Did you know that this year 8 million pumpkins will be thrown away after Halloween? According to research 60% of people don't know what to do with the squash after they've carved it (or the insides) and so will just pop it in the bin.

This made us so sad, SO we thought we'd share our favourite pumpkin recipe ideas from over the years.  

Toasted Pumpkin Seeds

To toast your pumpkin seeds:

  1. Scoop out the seeds from the pulp into a bowl
  2. Wash to get rid of any excess pulp and pat dry
  3. Spread the seeds onto a baking tray (on baking paper) and sprinkle with a pinch of salt and olive oil. 
  4. Bake for 10-15 minutes at 180c, turning regularly to ensure an even golden brown finish
  5. Leave to cool and serve as you wish!

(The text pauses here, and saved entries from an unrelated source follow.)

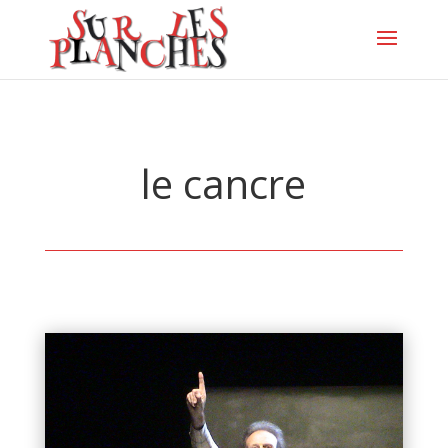
le cancre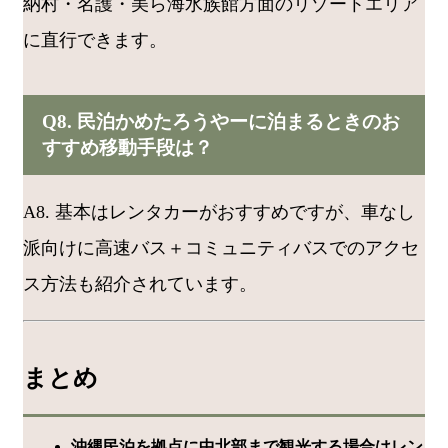
納村・名護・美ら海水族館方面のリゾートエリア
に直行できます。
Q8. 民泊かめたろうやーに泊まるときのお
すすめ移動手段は？
A8. 基本はレンタカーがおすすめですが、車なし
派向けに高速バス＋コミュニティバスでのアクセ
ス方法も紹介されています。
まとめ
沖縄民泊を拠点に中北部まで観光する場合はレン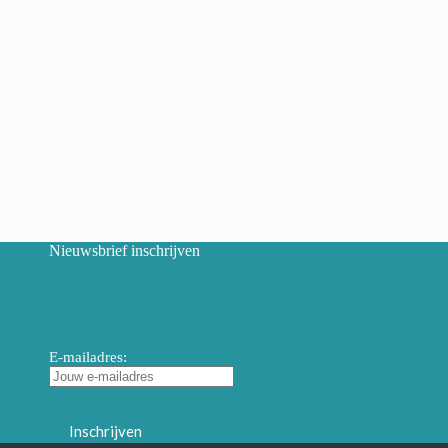
Nieuwsbrief inschrijven
E-mailadres: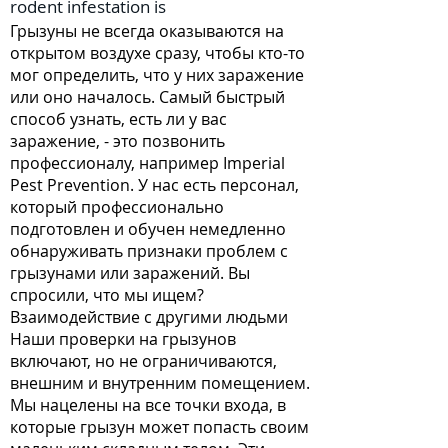
rodent infestation is
Грызуны не всегда оказываются на
открытом воздухе сразу, чтобы кто-то
мог определить, что у них заражение
или оно началось. Самый быстрый
способ узнать, есть ли у вас
заражение, - это позвонить
профессионалу, например Imperial
Pest Prevention. У нас есть персонал,
который профессионально
подготовлен и обучен немедленно
обнаруживать признаки проблем с
грызунами или заражений. Вы
спросили, что мы ищем?
Взаимодействие с другими людьми
Наши проверки на грызунов
включают, но не ограничиваются,
внешним и внутренним помещением.
Мы нацелены на все точки входа, в
которые грызун может попасть своим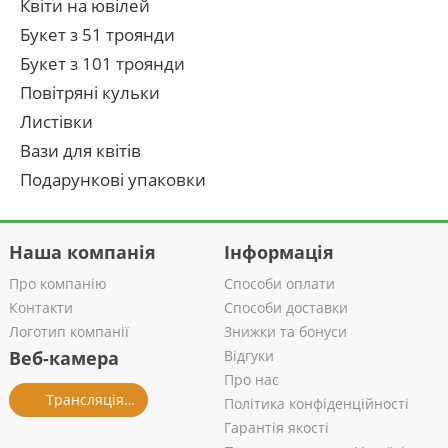
Квіти на ювілей
Букет з 51 троянди
Букет з 101 троянди
Повітряні кульки
Листівки
Вази для квітів
Подарункові упаковки
Наша компанія
Інформація
Про компанію
Способи оплати
Контакти
Способи доставки
Логотип компанії
Знижки та бонуси
Веб-камера
Відгуки
Про нас
Трансляція із салону
Політика конфіденційності
Гарантія якості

We do this and add them to our Granola, however there are loads of things you can do with your seeds.  Check out this list of suggestions from Epicurious.  

Pumpkin Pie

We love a pumpkin pie, this recipe from BBC Good Food is super simple to follow and all you need to do to make it Gluten Free is swap their Sweet Shortcrust Pastry for ours! 

Pumpkin Soup

Forever a fan of using up vegetables that you won't get a chance to do anything fancy with by making a great soup.  You can freeze this and bring it out for last minute dinners over the winter months.

Stuffed Pumpkin

This can be a real showstopper at a dinner party or get together.  You can stuff a pumpkin with pretty much anything but this recipe is altogether delightful.  Stuffed with rice, pomegranate seeds, apple, fennel and pecans you'll impress all your guests with this one!

Pumpkin Hummus

Talking of entertaining, chips and dip are the number one go to party food right? Well, how about adding a seasonal twist to your dip by making it into a pumpkin hummus instead.